65) Over the Past Three Months, How Have Liquidity and Functioning in the Agency RMBS Market Changed?| Answer Type: Remained Basically Unchanged

SFQ65RBUNR • Economic Data from Federal Reserve Economic Data (FRED)

Latest Value

19.00

Year-over-Year Change

11.76%

Date Range

10/1/2011 - 4/1/2025

Summary

Tracks changes in liquidity and functioning of Agency Residential Mortgage-Backed Securities (RMBS) market. Provides critical insight into mortgage market stability.

Analysis & Context

This economic indicator provides valuable insights into current market conditions and economic trends. The data is updated regularly by the Federal Reserve and represents one of the most reliable sources for economic analysis.

Understanding this metric helps economists, policymakers, and investors make informed decisions about economic conditions and future trends. The interactive chart above allows you to explore historical patterns and identify key trends over time.

About This Dataset

Measures market conditions for agency mortgage-backed securities. Indicates overall health of residential mortgage lending ecosystem.

Methodology

Collected through periodic surveys of financial market participants.

Historical Context

Used by regulators and investors to assess mortgage market conditions.

Key Facts

  • Reflects mortgage market stability
  • Indicates securities market conditions
  • Important for housing finance assessment

FAQs

Q: What are Agency RMBS?

A: Residential Mortgage-Backed Securities guaranteed by government-sponsored enterprises like Fannie Mae and Freddie Mac.

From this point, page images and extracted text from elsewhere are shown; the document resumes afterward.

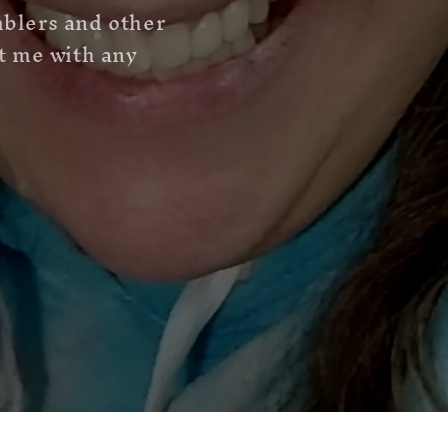
mblers and other
ct me with any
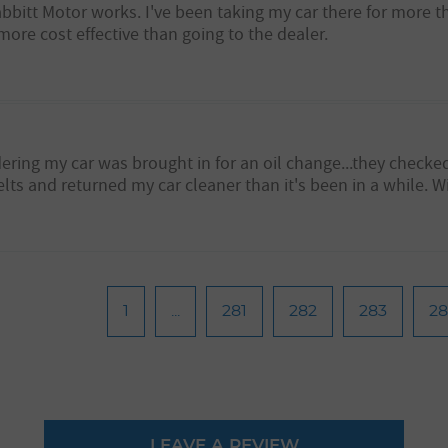
abbitt Motor works. I've been taking my car there for more 
more cost effective than going to the dealer.
ering my car was brought in for an oil change...they checke
s and returned my car cleaner than it's been in a while. Wil
1
...
281
282
283
2
LEAVE A REVIEW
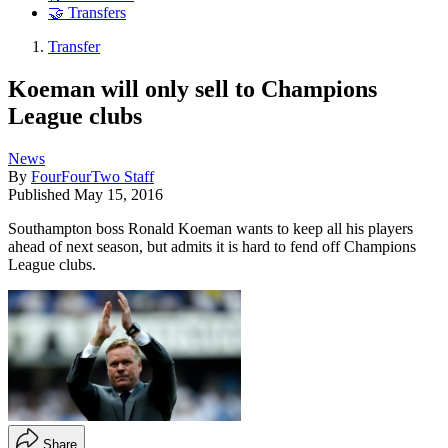
🤝 Transfers
Transfer
Koeman will only sell to Champions
League clubs
News
By
FourFourTwo Staff
Published
May 15, 2016
Southampton boss Ronald Koeman wants to keep all his players
ahead of next season, but admits it is hard to fend off Champions
League clubs.
Share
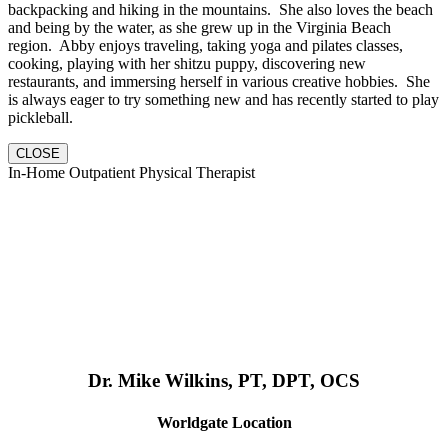
backpacking and hiking in the mountains. She also loves the beach
and being by the water, as she grew up in the Virginia Beach
region. Abby enjoys traveling, taking yoga and pilates classes,
cooking, playing with her shitzu puppy, discovering new
restaurants, and immersing herself in various creative hobbies. She
is always eager to try something new and has recently started to play
pickleball.
CLOSE
In-Home Outpatient Physical Therapist
Dr. Mike Wilkins, PT, DPT, OCS
Worldgate Location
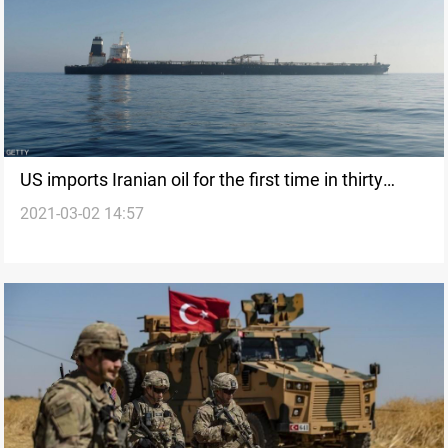
US imports Iranian oil for the first time in thirty
2021-03-02 14:57
years, TT says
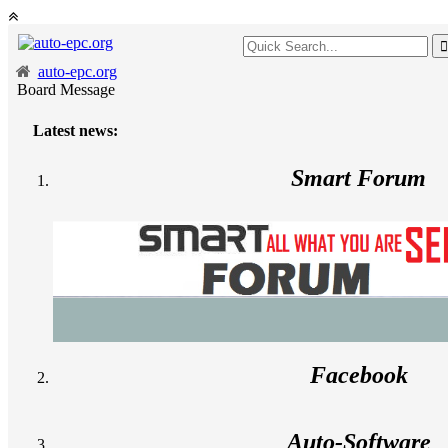
auto-epc.org
Board Message
Latest news:
Smart Forum
Facebook
Auto-Software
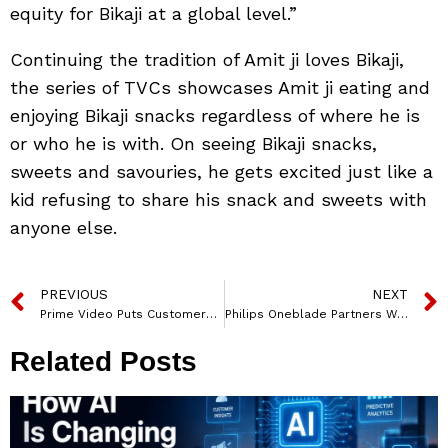
equity for Bikaji at a global level.”
Continuing the tradition of Amit ji loves Bikaji,
the series of TVCs showcases Amit ji eating and
enjoying Bikaji snacks regardless of where he is
or who he is with. On seeing Bikaji snacks,
sweets and savouries, he gets excited just like a
kid refusing to share his snack and sweets with
anyone else.
PREVIOUS
NEXT
Prime Video Puts Customers First with Great Content, Convenience, and Value – Kelly Day, Vice President, International, Prime Video
Philips Oneblade Partners With College Rivals For An Epic Gaming Journey Enabling Gen Z To ‘move Fearlessly’
Related Posts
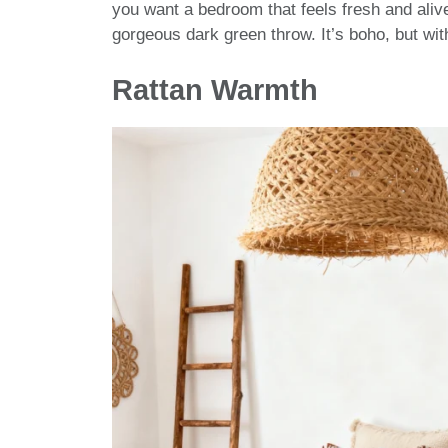
you want a bedroom that feels fresh and aliv
gorgeous dark green throw. It’s boho, but with
Rattan Warmth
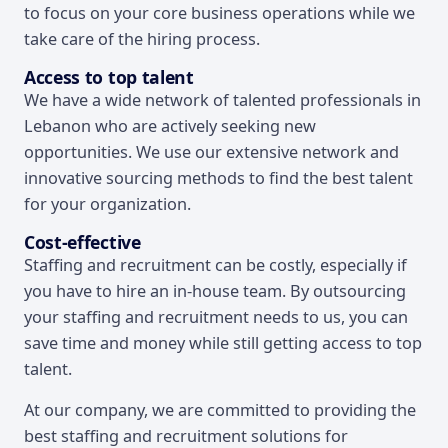
to focus on your core business operations while we
take care of the hiring process.
Access to top talent
We have a wide network of talented professionals in
Lebanon who are actively seeking new
opportunities. We use our extensive network and
innovative sourcing methods to find the best talent
for your organization.
Cost-effective
Staffing and recruitment can be costly, especially if
you have to hire an in-house team. By outsourcing
your staffing and recruitment needs to us, you can
save time and money while still getting access to top
talent.
At our company, we are committed to providing the
best staffing and recruitment solutions for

Q: Why track market liquidity?

A: Liquidity indicates market health and ability to trade mortgage-backed securities efficiently.

Q: How does this impact homebuyers?

A: Market liquidity affects mortgage availability and interest rates for potential homeowners.

Q: What causes changes in RMBS market?

A: Interest rates, economic conditions, and government policy significantly impact RMBS market functioning.

Q: How frequently is this data updated?

A: Typically surveyed and reported on a quarterly basis by financial institutions.

Related Trends

51) Over the Past Three Months, How Has the Duration and Persistence of Mark and Collateral Disputes Relating to Contracts of Each of the Following Types Changed?| E. Credit Referencing Securitized Products Including MBS and ABS. | Answer Type: Increased Considerably

OTCDQ51EICNR

46) Over the Past Three Months, How Have Initial Margin Requirements Set by Your Institution with Respect to Otc Credit Derivatives Referencing Securitized Products (Such as Specific Abs or Mbs Tranches and Associated Indexes) Changed?| A. Initial Margin Requirements for Average Clients. | Answer Type: Decreased Somewhat

ALLQ46ADSNR

20) How Has the Intensity of Efforts by Mutual Funds, Etfs, Pension Plans, and Endowments to Negotiate More-Favorable Price and Nonprice Terms Changed over the Past Three Months?| Answer Type: Increased Considerably

ALLQ20ICNR

20) How Has the Intensity of Efforts by Mutual Funds, Etfs, Pension Plans, and Endowments to Negotiate More-Favorable Price and Nonprice Terms Changed over the Past Three Months?| Answer Type: Decreased Considerably

ALLQ20DCNR

66) Over the Past Three Months, How Have the Terms Under Which Non-Agency Rmbs Are Funded Changed?| A. Terms for Average Clients | 1. Maximum Amount of Funding. | Answer Type: Eased Considerably

ALLQ66A1ECNR

46) Over the Past Three Months, How Have Initial Margin Requirements Set by Your Institution with Respect to Otc Credit Derivatives Referencing Securitized Products (Such as Specific Abs or Mbs Tranches and Associated Indexes) Changed?| B. Initial Margin Requirements for Most Favored Clients, as a Consequence of Breadth, Duration, And/or Extent of Relationship. | Answer Type: Decreased Somewhat

ALLQ46BDSNR

Citation

U.S. Federal Reserve, Agency RMBS Market Liquidity (SFQ65RBUNR), retrieved from FRED.